Escritora e psicanalista, é autora de “O Papagaio e o Doutor” e “Baal”; membro da Academia Paulista de Letras

Escrevi sobre o futebol nos anos 1970. Imaginei que o texto estivesse datado até ver o segundo gol de Richarlison na Copa.

O Brasil que interessa, o que respeita a lei, tem espírito de equipe e improvisa ressurgiu na torção vitoriosa do Charlie brasileiro. Traçou com o corpo um L no ar e a bola emplacou. Um gol milagroso que me fez esquecer o drama dos últimos anos e fez a palavra esperança ressoar aqui e no resto do mundo. O verde-amarelo se tornou novamente símbolo do talento e do Brasil.

O gol de Richarlison evoca a capoeira e obriga a considerar a importância da cultura negra. Também a ela nós devemos a cultura do brincar, que Joãozinho Trinta exaltava, na trilha de Oswald de Andrade, para quem o Carnaval é a religião nacional e a alegria é a prova dos nove. Será que depois do jogo alguém ainda duvida disso?

Richarlison chuta para marcar gol contra a Sérvia
Richarlison chuta para marcar gol contra a Sérvia - Meng Dingbo/Xinhua

O Braaasiiil!, que parecia perdido, entrou de novo em cena mostrando que o estilo do nosso jogador não deixou de existir, embora de 1995 para cá o futebol tenha mudado muito. O jogo se acelerou e, como me disse Platini em entrevista de dezembro de 2013, as regras foram alteradas.

"Ninguém mais perde tempo para buscar a bola quando ela sai do campo.

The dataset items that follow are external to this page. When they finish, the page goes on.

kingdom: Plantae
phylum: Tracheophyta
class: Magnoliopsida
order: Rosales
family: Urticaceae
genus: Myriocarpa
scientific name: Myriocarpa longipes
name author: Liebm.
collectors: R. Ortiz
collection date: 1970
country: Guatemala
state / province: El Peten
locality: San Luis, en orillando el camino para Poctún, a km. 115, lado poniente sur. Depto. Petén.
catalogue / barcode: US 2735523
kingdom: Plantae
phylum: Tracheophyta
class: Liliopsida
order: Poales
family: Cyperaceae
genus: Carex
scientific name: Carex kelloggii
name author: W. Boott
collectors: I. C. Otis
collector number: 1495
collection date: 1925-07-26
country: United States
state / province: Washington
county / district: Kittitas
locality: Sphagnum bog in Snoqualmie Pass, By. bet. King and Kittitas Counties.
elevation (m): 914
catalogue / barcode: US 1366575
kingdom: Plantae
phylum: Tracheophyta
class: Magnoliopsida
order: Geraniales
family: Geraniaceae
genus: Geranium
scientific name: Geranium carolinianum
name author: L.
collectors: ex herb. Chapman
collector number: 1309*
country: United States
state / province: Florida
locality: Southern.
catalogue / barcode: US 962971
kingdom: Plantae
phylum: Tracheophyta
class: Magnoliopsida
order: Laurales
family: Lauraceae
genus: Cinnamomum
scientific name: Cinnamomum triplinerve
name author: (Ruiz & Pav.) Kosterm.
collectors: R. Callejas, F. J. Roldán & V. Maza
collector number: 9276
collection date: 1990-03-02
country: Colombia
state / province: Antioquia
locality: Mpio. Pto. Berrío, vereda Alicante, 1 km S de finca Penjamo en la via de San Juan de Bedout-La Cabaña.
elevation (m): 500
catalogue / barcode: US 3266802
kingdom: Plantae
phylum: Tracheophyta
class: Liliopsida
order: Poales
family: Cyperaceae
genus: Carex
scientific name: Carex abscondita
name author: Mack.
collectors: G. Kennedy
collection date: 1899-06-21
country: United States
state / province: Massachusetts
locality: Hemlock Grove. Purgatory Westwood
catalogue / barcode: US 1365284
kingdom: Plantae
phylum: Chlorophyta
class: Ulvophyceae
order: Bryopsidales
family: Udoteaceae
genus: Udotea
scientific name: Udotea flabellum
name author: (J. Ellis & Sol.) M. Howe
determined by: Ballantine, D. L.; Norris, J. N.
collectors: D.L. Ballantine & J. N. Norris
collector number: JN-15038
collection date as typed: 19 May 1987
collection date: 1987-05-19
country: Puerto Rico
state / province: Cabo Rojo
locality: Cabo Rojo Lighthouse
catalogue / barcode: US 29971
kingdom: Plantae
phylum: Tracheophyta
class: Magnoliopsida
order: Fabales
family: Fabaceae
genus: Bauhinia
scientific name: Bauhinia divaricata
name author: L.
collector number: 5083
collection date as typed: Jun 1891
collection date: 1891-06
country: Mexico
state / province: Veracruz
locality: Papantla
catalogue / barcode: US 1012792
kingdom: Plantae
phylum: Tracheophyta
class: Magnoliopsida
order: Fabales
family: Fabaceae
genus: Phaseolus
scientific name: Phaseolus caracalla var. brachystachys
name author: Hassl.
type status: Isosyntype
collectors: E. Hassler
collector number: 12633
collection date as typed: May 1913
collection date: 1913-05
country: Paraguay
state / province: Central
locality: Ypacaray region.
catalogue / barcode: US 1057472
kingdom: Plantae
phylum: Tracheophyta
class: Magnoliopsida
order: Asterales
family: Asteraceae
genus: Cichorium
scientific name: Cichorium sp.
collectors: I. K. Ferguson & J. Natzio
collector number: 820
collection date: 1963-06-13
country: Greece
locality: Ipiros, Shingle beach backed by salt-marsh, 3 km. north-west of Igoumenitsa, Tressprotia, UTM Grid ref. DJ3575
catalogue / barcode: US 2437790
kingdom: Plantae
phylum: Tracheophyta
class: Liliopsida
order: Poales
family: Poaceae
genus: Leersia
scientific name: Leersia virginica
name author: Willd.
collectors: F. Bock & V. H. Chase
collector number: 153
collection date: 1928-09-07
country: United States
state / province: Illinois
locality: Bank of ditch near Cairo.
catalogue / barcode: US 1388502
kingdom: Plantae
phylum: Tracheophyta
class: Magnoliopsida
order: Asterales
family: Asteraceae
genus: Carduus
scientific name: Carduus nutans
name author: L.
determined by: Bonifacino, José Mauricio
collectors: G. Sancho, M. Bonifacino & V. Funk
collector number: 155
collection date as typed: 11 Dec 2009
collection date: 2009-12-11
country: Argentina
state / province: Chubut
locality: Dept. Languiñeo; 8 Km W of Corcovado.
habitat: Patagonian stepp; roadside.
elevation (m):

O goleiro não está mais autorizado a pegar com a mão a bola passada por um jogador do seu time. Deve reenviá-la, chutando. O estilo do futebol se globalizou. Depende menos do jogador do que do técnico e do time ao qual ele pertence."

Apesar da globalização, o jogo do Brasil é revelador da nossa cultura. Desde pequenos, somos preparados para inventar. Por isso, o nosso futebol produz jogadores capazes de fazer o impossível acontecer, propiciar a experiência da surpresa da qual nenhum ser humano prescinde.

Antes de pertencer a um time estrangeiro e ser formatado pelo técnico do mesmo, o jogador brasileiro se forma na cultura do brincar. Pode ele se esquecer das origens, mas estas não se esquecem dele e se manifestam explícita ou sorrateiramente, levando o público ao delírio da alegria. De repente, o vento da capoeira arrebata e ele se torna maior do que ele mesmo. O passado se incorpora nele e faz o presente acontecer.

Bem poderia o Braaasiiil servir de modelo para transformar a realidade deste país, como quer Richarlison, que destina uma parte do seu salário a quem é pobre como ele foi.

Isso na infância, quando morou com a tia Audiceia, numa casa em ruínas, que a chuva alagava. Dormia amontoado com os primos e tios e vendia picolé para completar a renda.

Hoje, ele tem uma casa em Barretos "para ajudar as pessoas sem grana", financia, na cidade natal, um clube de futebol que sustenta mais de cem famílias. Não nega chuteira para criança que precisa dela e diz que espera incentivar outras pessoas a ajudar o próximo.

Richarlison merece respeito pelo seu discurso tão consequente quanto o seu jogo. Obrigada, Charlie.